Passage to read START

Bethel, to fulfill goals,
must 'redefine the ideal'
As students at a Christian college, we are in a strange position. We are on both sides of a generation gap. Our Christian values are with one of the most conservative of religious groups, and our social values are with one of the most rebellious of generations. To the members of both groups, we must seem like a contradiction in terms.
We grew up in fundamentalist churches. But for many of the members of those churches, Christianity has come to be tied to a set of social values which have nothing at all to do with Christianity. Christianity implies capitalism, Christianity implies Americanism, Christianity implies not smoking, implies beardlessness and crewcuts, and not playing cards and not going to the movies, and much more. Those people look at the young person who has rejected one or more of those social values and identify him as somehow "unchristian." So we have a church with a gospel that we want and a code that we don't want.
On the other hand, we have the kids we grew up with, who at the same time can hold unbounded hope for the future and no hope at all. It is a generation of idealism, rebelling against prejudice, with a great concern for helping other people. They, too, have seen our church, and they have seen how closely it has been allied to that very set of values that they are rebelling against.

Passage to read END

Based on the editorial above, explain why students at a Christian college must seem like a contradiction in terms to members of both groups it describes.

Provided data START

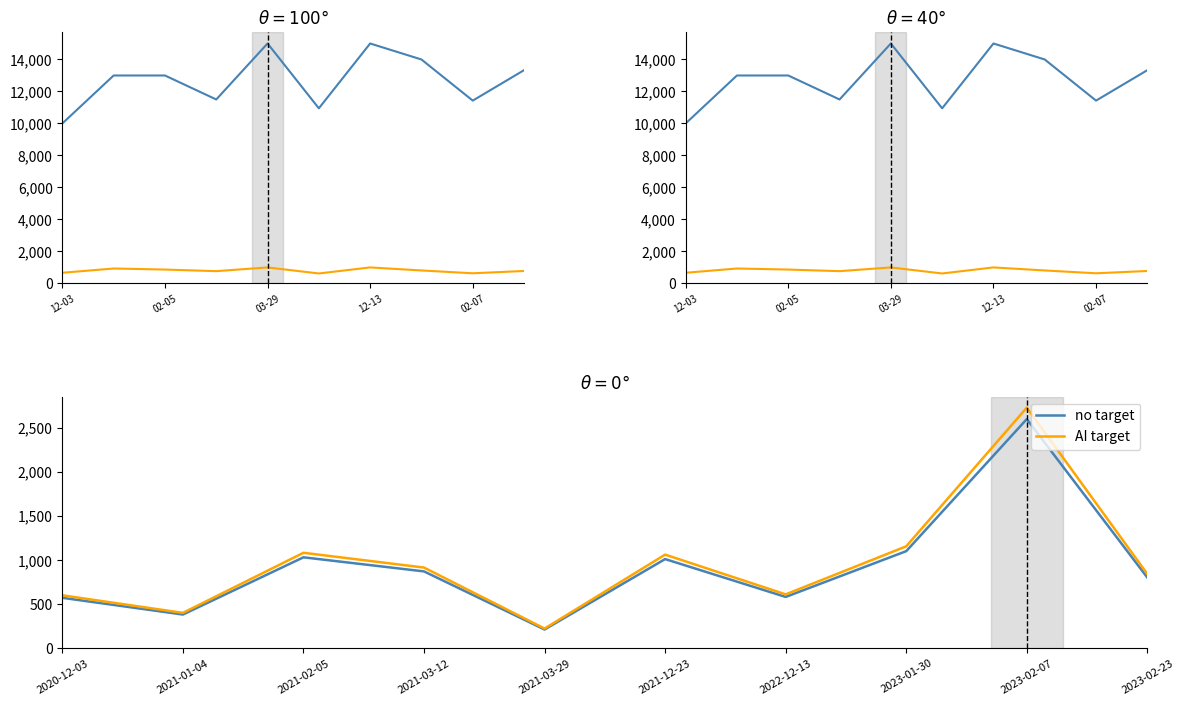

What is the average value of the AI target series?

960.8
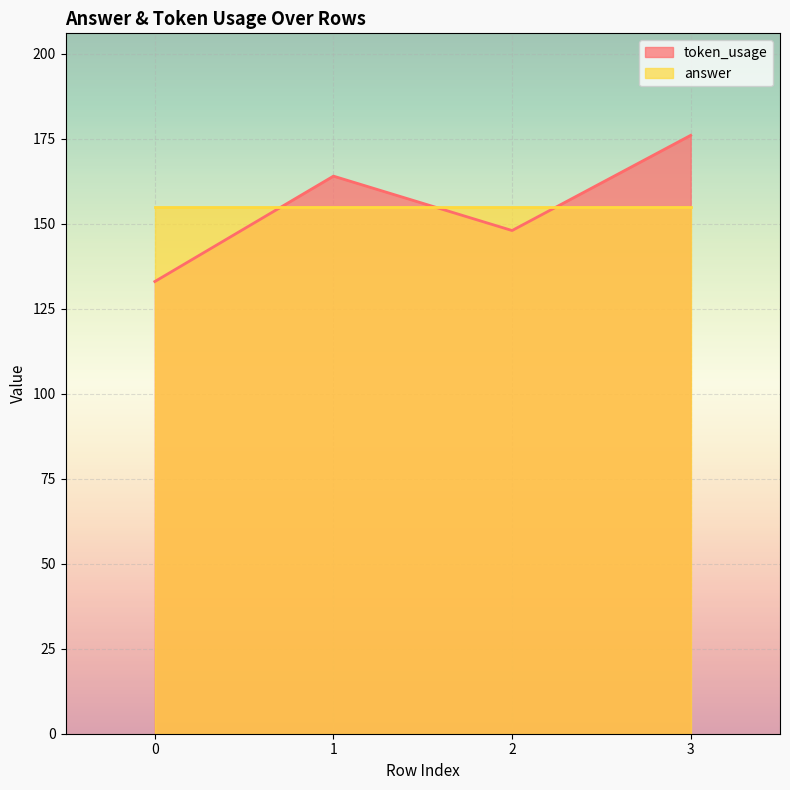

The value at 2 is 67. True or false?

False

Provided data END

# [Task response]
These students hold Christian values shared with one of the most conservative religious groups, while their social values align with one of the most rebellious generations. Because they stand on both sides of this generation gap, neither group sees them as fully belonging to it.